Coakley wrote U.S. District Judge William Young last week to complain about the sale, part of a multi-state settlement over an alleged security breach. TJX operates T.J. Maxx, Marshalls, Winners, HomeGoods, T.K. Maxx, A.J. Wright and HomeSense stores.
She says because the sale is included in the settlement, attorneys will benefit. The letter can be viewed here.
"The (sale) is nothing more than a retail sale, which would primarily benefit the defendant, TJX Companies," the letter says. "If deemed a benefit to the class, the retail sale also presumably would benefit class action counsel, whose fees would be impacted by a nominally higher valued settlement.
"It is unclear what benefit, if any, the class gains from a retail sale that is open to the general public. TJX should not inure the good will of this court or the public for a sale that enhances its bottom line, nor should the class's attorneys reap large fees for an unquantifiable and dubious benefit."
On Jan. 17, TJX disclosed that a hacker stole credit and debit card numbers and driver's license numbers from its computer system.

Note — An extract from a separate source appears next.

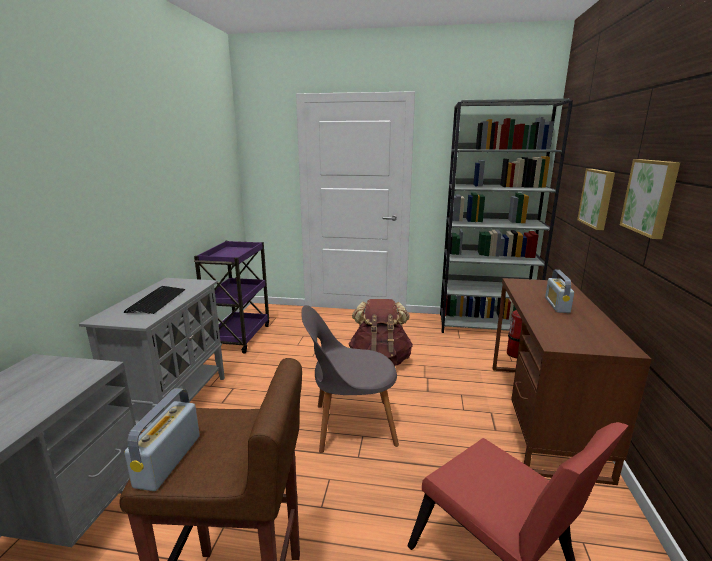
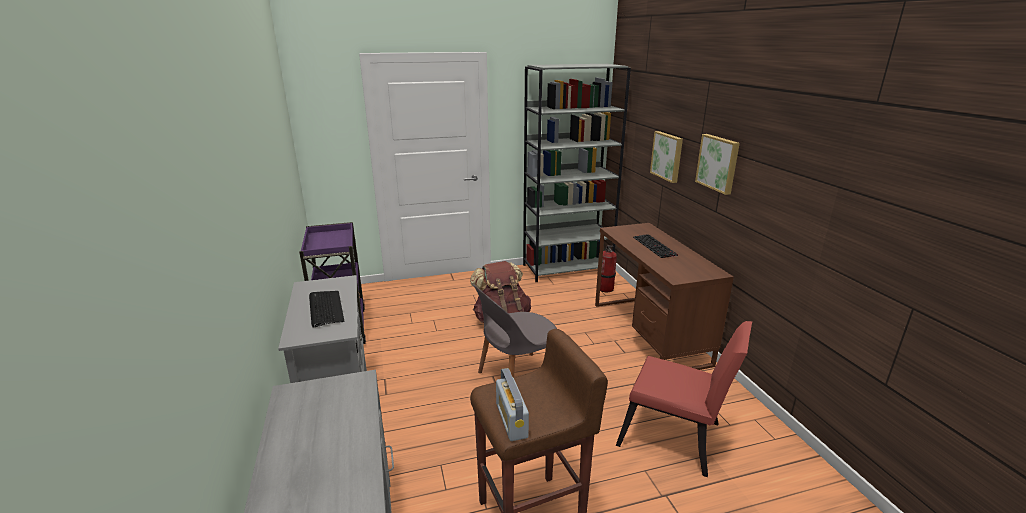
camera: 25 degrees left, 5 degrees up
(557, 305) = (655, 246): radio -> keyboard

TJX said it discovered the breach in December.
A class action complaint was filed Jan. 29 by the Boston firm Stern, Shapiro, Weissberg and Garin and the Philadelphia firm Berger and Montague.
Nine other state attorneys general signed the letter authored by Coakley, who is heading the case. They were: Arkansas' Dustin McDaniel, Connecticut's Richard Blumenthal, Illinois' Lisa Madigan, New Jersey's Anne Milgram, Ohio's Marc Dann, Oregon's Hardy Myers, Tennessee's Bob Cooper, Vermont's Williams Sorrell and California's Jerry Brown. Twenty other states were involved in the investigation.

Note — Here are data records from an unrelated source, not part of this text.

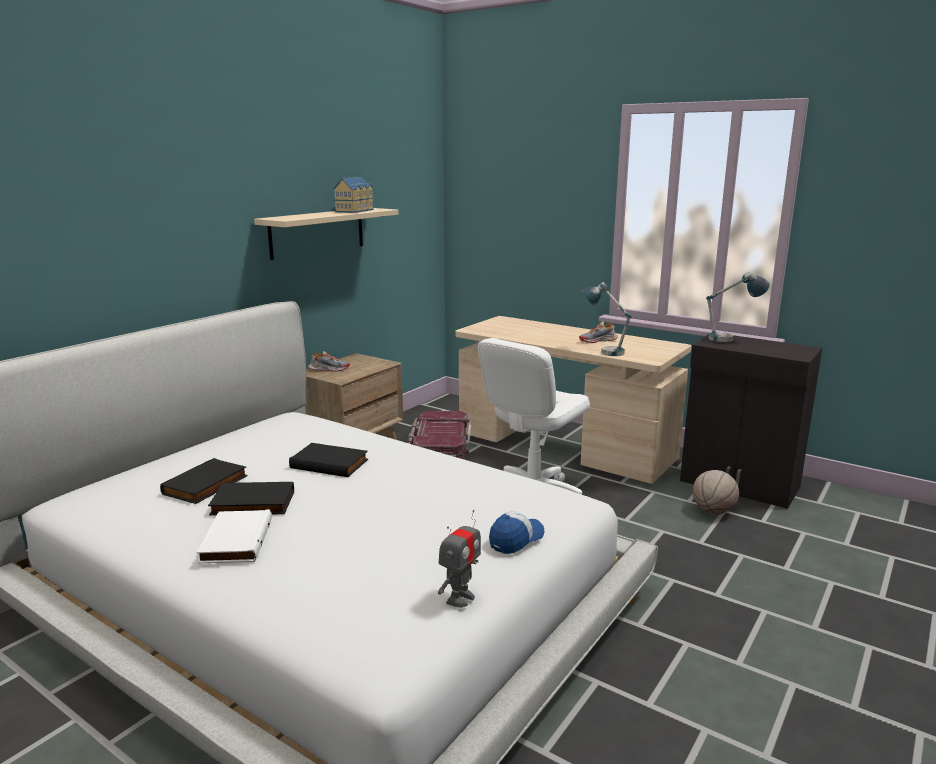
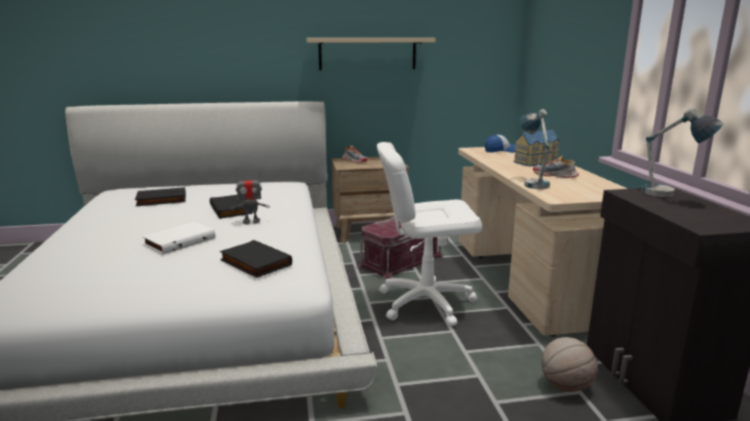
camera: 45 degrees right, 0 degrees up
(235, 541) = (102, 227): white book -> white book (179, 241)
(252, 504) = (151, 215): black book -> black book (254, 263)
(356, 210) = (398, 37): toy house -> toy house (537, 162)
(460, 598) = (89, 298): toy robot -> toy robot (251, 221)
(516, 539) = (195, 285): cap -> cap (501, 151)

"We are unaware of precedent in which a special event, or any type of sale open to the general public, has been deemed a benefit of a class-action settlement and this court should avoid that precedent. We believe this aspect of the proposed settlement demeans the class-action process, which can be used as a meaningful tool to protect consumers," Coakley wrote.

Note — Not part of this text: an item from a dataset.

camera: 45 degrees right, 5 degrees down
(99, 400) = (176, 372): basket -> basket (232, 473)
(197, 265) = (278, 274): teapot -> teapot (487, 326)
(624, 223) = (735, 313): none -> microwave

TJX is also being sued by a group of banks over the security breach. It said the one-day sale would help affected consumers.
"Here, class action counsel anticipates receiving fees of $6.5 million, based, at least in part, on an unquantifiable benefit to the class from the Special Event," Coakley wrote. "This represents a tremendous amount of money to the extent it is linked to the Special Event, or vouchers. We, therefore, urge this Court to reject the Special Event as a benefit of the settlement or, at the very least, subject the Special Event to heightened scrutiny before approval."